Woody has not commented on the decision. His sister and producer Letty Aronson declined to comment when reached by the New York Times.
“The decision to cancel Mr. Allen’s book was a difficult one,” Hachette said in a statement on Twitter on Friday. “At HBG we take our relationships with authors very seriously, and do not cancel books lightly. We have published and will continue to publish many challenging books. As publishers, we make sure every day in our work that different voices and conflicting points of views can be heard.”

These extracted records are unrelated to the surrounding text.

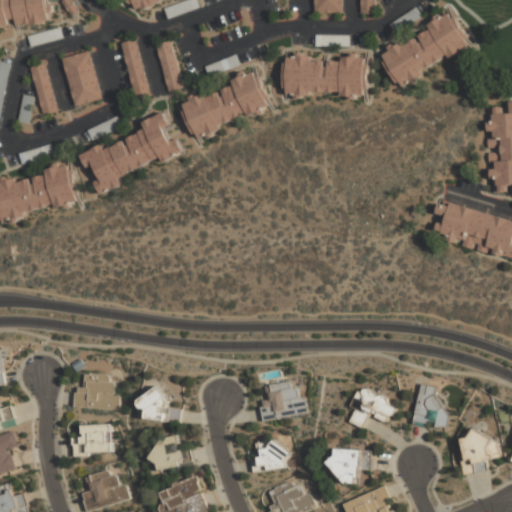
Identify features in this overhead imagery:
building: (146, 3)
building: (148, 4)
building: (328, 6)
building: (330, 7)
building: (368, 7)
building: (180, 8)
building: (370, 8)
road: (104, 11)
building: (23, 12)
building: (25, 12)
road: (306, 12)
road: (353, 12)
building: (407, 21)
road: (261, 23)
building: (45, 37)
building: (332, 41)
building: (426, 50)
building: (426, 51)
road: (215, 53)
road: (153, 58)
building: (169, 65)
building: (222, 65)
building: (135, 70)
building: (327, 75)
building: (327, 77)
building: (82, 78)
building: (82, 78)
building: (3, 84)
building: (44, 88)
building: (44, 89)
building: (226, 104)
building: (227, 104)
building: (25, 109)
building: (105, 128)
road: (29, 138)
building: (500, 146)
building: (500, 151)
building: (132, 153)
building: (134, 153)
building: (36, 154)
building: (37, 192)
building: (40, 192)
road: (484, 203)
building: (475, 228)
building: (476, 229)
road: (0, 301)
road: (28, 302)
road: (284, 327)
road: (257, 344)
road: (256, 362)
building: (2, 370)
building: (2, 371)
building: (98, 393)
building: (98, 393)
building: (284, 401)
building: (283, 402)
building: (430, 405)
building: (431, 405)
building: (158, 407)
building: (371, 407)
building: (373, 407)
building: (158, 408)
building: (7, 416)
building: (7, 417)
building: (94, 439)
building: (95, 440)
road: (48, 442)
building: (7, 451)
building: (480, 452)
building: (172, 453)
building: (479, 453)
building: (171, 455)
road: (223, 457)
building: (272, 457)
building: (274, 458)
building: (351, 463)
building: (352, 465)
road: (416, 488)
building: (104, 490)
building: (105, 490)
building: (184, 497)
building: (186, 497)
building: (291, 499)
building: (291, 499)
building: (12, 500)
building: (13, 500)
building: (371, 502)
building: (372, 503)
road: (493, 504)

Grand Central Publishing, a division of Hachette, announced on Monday that his book Apropos of Nothing would be released in April. Ronan, whose 2019 book about sexual misconduct by men in the workplace, Catch and Kill, was published by another imprint of the group, slammed the decision on Twitter a day later. He said his sister “has never been contacted to respond to any denial or mischaracterization of the abuse she suffered at the hands of Woody Allen.”

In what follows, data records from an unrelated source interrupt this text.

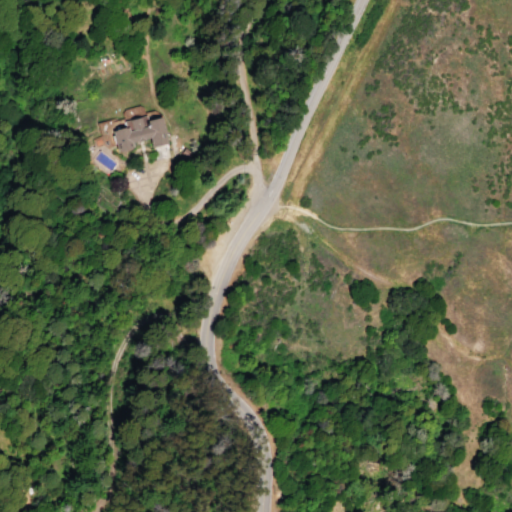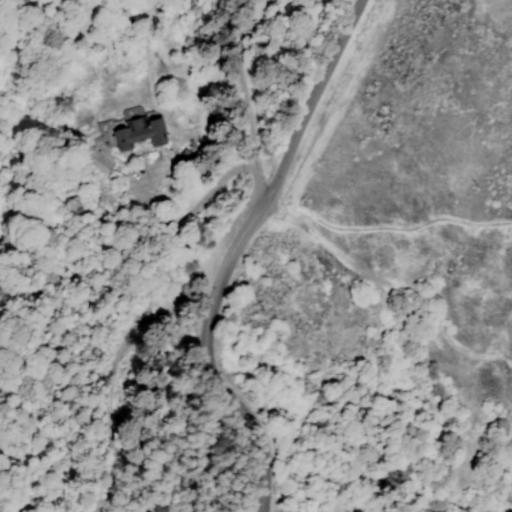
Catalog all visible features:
road: (147, 18)
road: (241, 74)
building: (141, 132)
building: (133, 135)
road: (255, 178)
road: (199, 203)
road: (271, 208)
parking lot: (230, 227)
road: (396, 229)
road: (232, 250)
road: (192, 290)
road: (400, 293)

Ronan, a champion of the #MeToo movement, had condemned their father publicly after Dylan, one of Woody and ex Mia Farrow‘s adopted children, in 2014 accused the director of past sexual abuse. He has denied Dylan’s allegations and has never been charged with a sex crime.
“It’s wildly unprofessional, in multiple obvious directions, for Hachette to behave this way,” Ronan wrote in his tweet. “But it also shows a lack of ethics and compassion for victims of sexual abuse, regardless of any personal connection or breach of trust here. I’ve encouraged Hachette, out of respect for its readers, authors, and reputation, to conduct a thorough fact check of Woody Allen’s account, in particular any claim that implies my sister is not telling the truth. I’ve also told Hachette that a publisher that would conduct itself in this way is one I can’t work with in good conscience.”
Dylan had also condemned Hachette’s plan to publish Woody’s autobiography, saying in a statement on Twitter on Monday, “Hachette’s publishing of Woody Allen’s memoir is deeply unsettling to me personally and an utter betrayal of my brother whose brave reporting, capitalized on by Hachette, gave voice to numerous survivors of sexual assault by powerful men. For the record, I was never contacted by any fact checkers to verify the information in this memoir, demonstrating an egregious abdication of Hachette’s most basic responsibility.”
A day before Hachette announced the cancellation of Woody’s memoir, Hachette employees staged a walkout to protest their company’s plans to publish the book.
“As a company, we are committed to offering a stimulating, supportive and open work environment for all our staff. Over the past few days, HBG leadership had extensive conversations with our staff and others,” Hachette’s statement said. “After listening, we came to the conclusion that moving forward with publication would not be feasible for HBG.”